Clément cite deux extraits de cet évangile alexandrin de Marc. Ils concernent la famille de Béthanie. Nous reviendrons, à propos de l'évangile de Luc, sur le "secret" qui semble bien avoir été attaché à elle. Marc n'en parle pas nommément, à la différence de Luc, qui semble faire des clins d'oeil appuyés aux initiés du "mystère de Lazare". C'est Jean seul qui, plus tard, "dévoile le pot aux roses." Il évoque la résurrection d'un mort, frère d'une femme de Béthanie, qu'on identifie au "jeune homme riche" (Mc 10, 17-21) et qui ressemble fort au jeune homme que les gardes tentent d'arrêter au jardin de Gethsémani.

Citons-le :

"Par exemple, après les mots : "Ils étaient en chemin, montant à Jérusalem et les suivants jusqu'à "après trois jours, il ressuscitera" (NDLA : donc entre la 3ème annonce de la Passion - Mc 10,34 - et la demande des fils de Zébédée - Mc 10,35), il donne mot pour mot le texte que voici :

"Et ils arrivèrent à Béthanie, et il y avait là une femme dont le frère était mort. Et elle vint, se prosterna devant Jésus et lui dit : "Fils de David, aie pitié de moi !" Mais les disciples la réprimandèrent. Et Jésus, rempli de colère, partit avec elle au jardin où se trouvait le tombeau. Et aussitôt se fit entendre une voix forte venant du tombeau. Et Jésus, s'étant approché, roula la pierre du tombeau. Et il entra aussitôt à l'endroit où se trouvait le jeune homme, étendit la main et le ressuscita, en lui saisissant la main. Le jeune homme, l'ayant regardé, l'aima et se mit à supplier Jésus de demeurer avec lui. Et, étant sortis du tombeau, ils allèrent à la maison du jeune homme, car il était riche.

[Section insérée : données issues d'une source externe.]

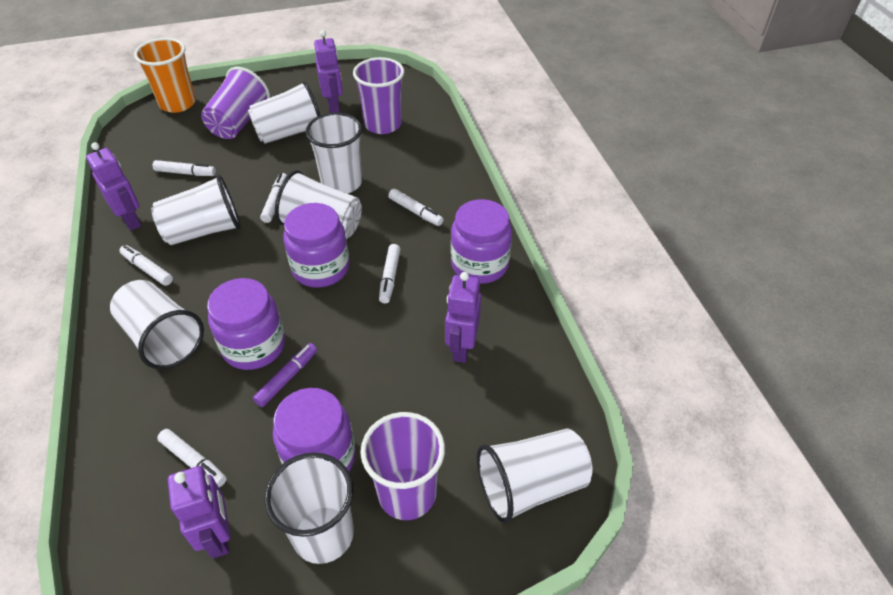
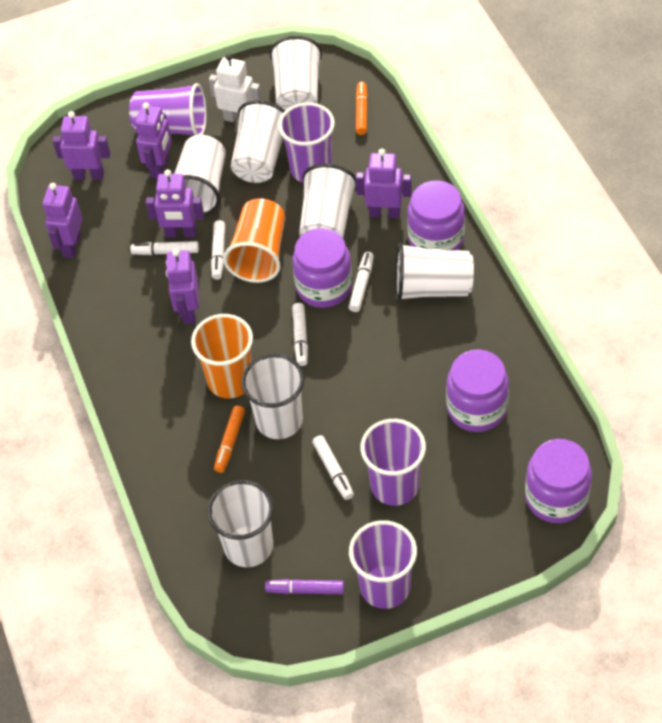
orange cup: [134,38,196,113] = 1 -> [191,314,253,398] [223,198,285,283] = 2
orange marker: none = 0 -> [214,406,245,473] [356,82,368,135] = 2
purple cup: [201,67,270,139] [353,57,404,134] [361,412,445,520] = 3 -> [129,83,206,135] [278,102,335,183] [349,520,417,609] [360,419,426,506] = 4
purple robot: [86,142,141,231] [168,466,230,558] [314,30,343,113] [445,272,481,363] = 4 -> [43,183,83,258] [53,111,110,180] [135,102,172,178] [146,169,204,237] [166,249,199,324] [356,149,412,218] = 6
white marker: [119,245,173,286] [153,160,216,176] [157,429,227,487] [260,173,287,223] [379,244,400,304] [388,189,443,226] = 6 -> [130,241,199,255] [211,220,225,280] [292,303,308,366] [312,435,354,500] [349,252,374,312] = 5
white robot: none = 0 -> [209,53,262,122] = 1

Et, après six jours, Jésus lui donna un ordre ; et, le soir venu, le jeune homme se rend auprès de lui, le corps nu enveloppé d'un drap. Et il demeura avec lui pendant cette nuit-là, car Jésus lui enseignait le mystère du Royaume de Dieu. De là, s'étant levé, il retourna au-delà du Jourdain."

Cyrille cite un autre extrait :

"Et après "Et il arrive à Jéricho" (Mc 10,46), il ajoute seulement : "Et là se trouvait la soeur du jeune homme que Jésus aimait, et sa mère, et Salomé. Et Jésus ne les reçut pas."

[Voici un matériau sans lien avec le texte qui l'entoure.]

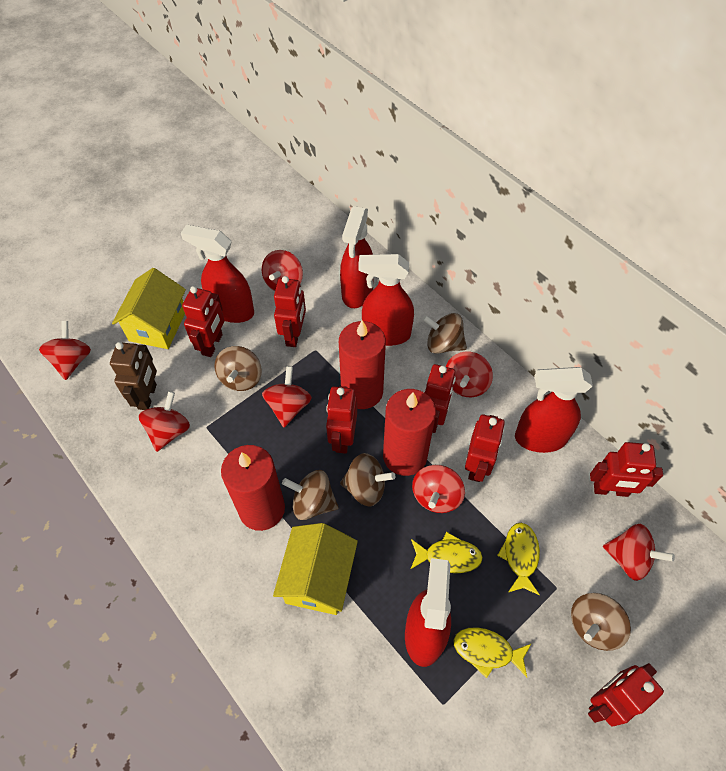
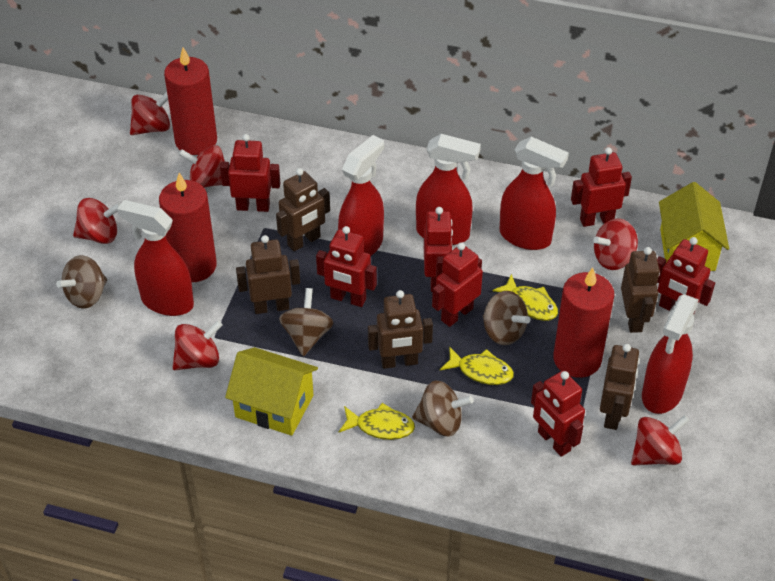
brown robot: [110,342,157,410] = 1 -> [236,235,300,314] [276,168,330,251] [368,290,433,369] [600,344,640,430] [621,247,660,333] = 5
brown spinning top: [214,346,262,391] [282,470,339,520] [340,453,395,507] [422,313,467,354] [571,593,631,651] = 5 -> [56,255,107,309] [279,288,333,356] [412,380,473,436] [483,291,530,345] = 4
red spinning top: [39,321,91,380] [139,391,190,452] [262,250,303,291] [262,366,312,427] [412,465,465,513] [445,352,493,397] [603,524,675,581] = 7 -> [73,198,120,244] [130,92,170,135] [172,320,223,370] [179,145,225,188] [593,218,638,270] [631,415,690,465] = 6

Cette lettre de Clément d'Alexandrie est précieuse. Elle nous indique quel était l'objet du premier évangile de Marc : mettre par écrit les "actes du Seigneur" : il s'agit bien d'une chronique, dont il avait retiré à dessein les "actes secrets" qui ne pouvaient être accessibles au'au terme d'une mystagogie, d'une initiation aux "mystères du Royaume", ceux-là même que Jean s'attachera à montrer. La mystagogie du Marc alexandrin paraît encore très prudente par rapport à celle de Jean et reste celle d'un narrateur, pas d'un théologien. Mais il est intéressant de noter que ces "passages secrets" ne sont nullement de nature ésotérique, mais dissimulent le miracle de la résurrection de Lazare, dont Jean montre qu'il a été un signe très considérable et qu'il a signé la décision de Caïphe de faire périr Jésus. Marc reste très prudent en ne donnant pas même le nom du jeune homme et sa mystagogie reste très factuelle. Il semble bien que Jean écrit son évangile en connaissance de l'évangile alexandrin de Marc, car son récit du miracle s'attache à évoquer précisément les circonstances de la venue de Jésus à Béthanie et le dialogue avec Marthe.

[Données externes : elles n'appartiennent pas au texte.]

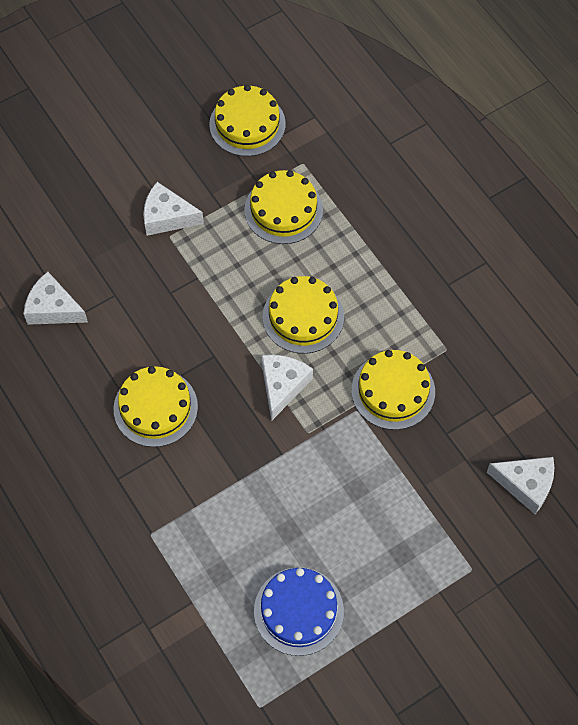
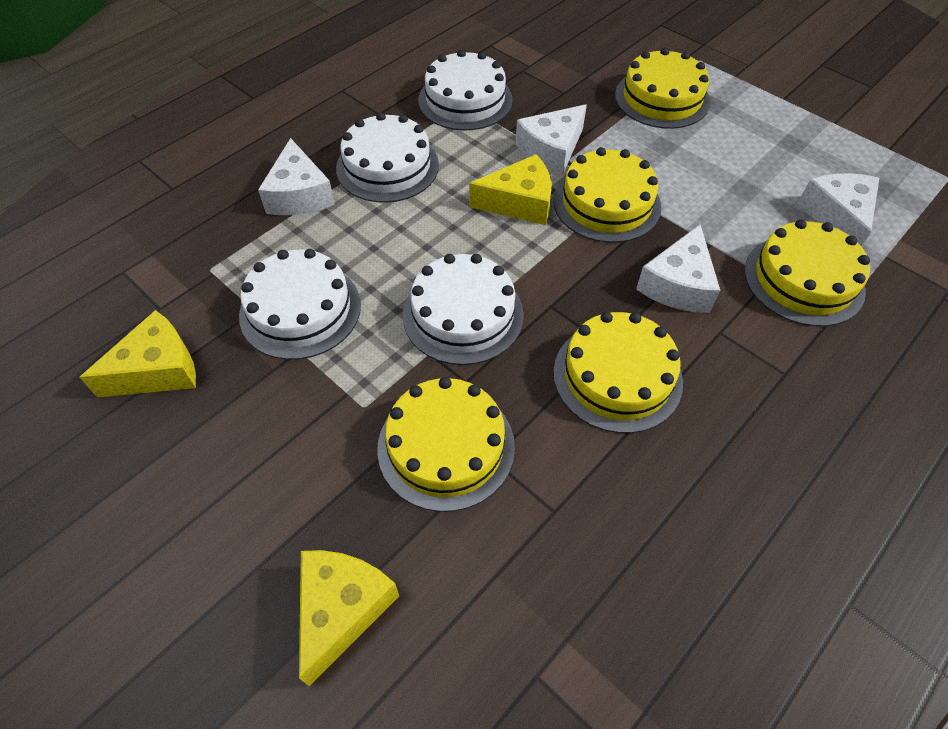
blue cake: [254,567,344,656] = 1 -> none = 0
white cake: none = 0 -> [239,249,361,360] [336,112,439,203] [403,254,524,365] [418,50,513,131] = 4
yellow cheese: none = 0 -> [79,310,196,398] [299,550,399,686] [469,154,551,225] = 3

Ce complément alexandrin de Marc est resté apocryphe, parce que tenu secret pour la seule Eglise d'Alexandrie et pour ses fidèles les plus avancés dans la connaissance des mystères. Selon la tradition copte, assez précise, il serait resté à Alexandrie entre 63 et 65, puis y serait revenu après un séjour à Pentapolis en Libye en 67 et serait mort martyr dans la ville en 68. Cette chronologie ne s'accorde par avec celle donnée par Clément qui fait arriver Marc en Alexandrie après la mort de Pierre. Mais je pense que Clément est plus approximatif que la tradition. Marc aurait complété son évangile au court de son second séjour alexandrin, c'est-à-dire la dernière année de sa vie.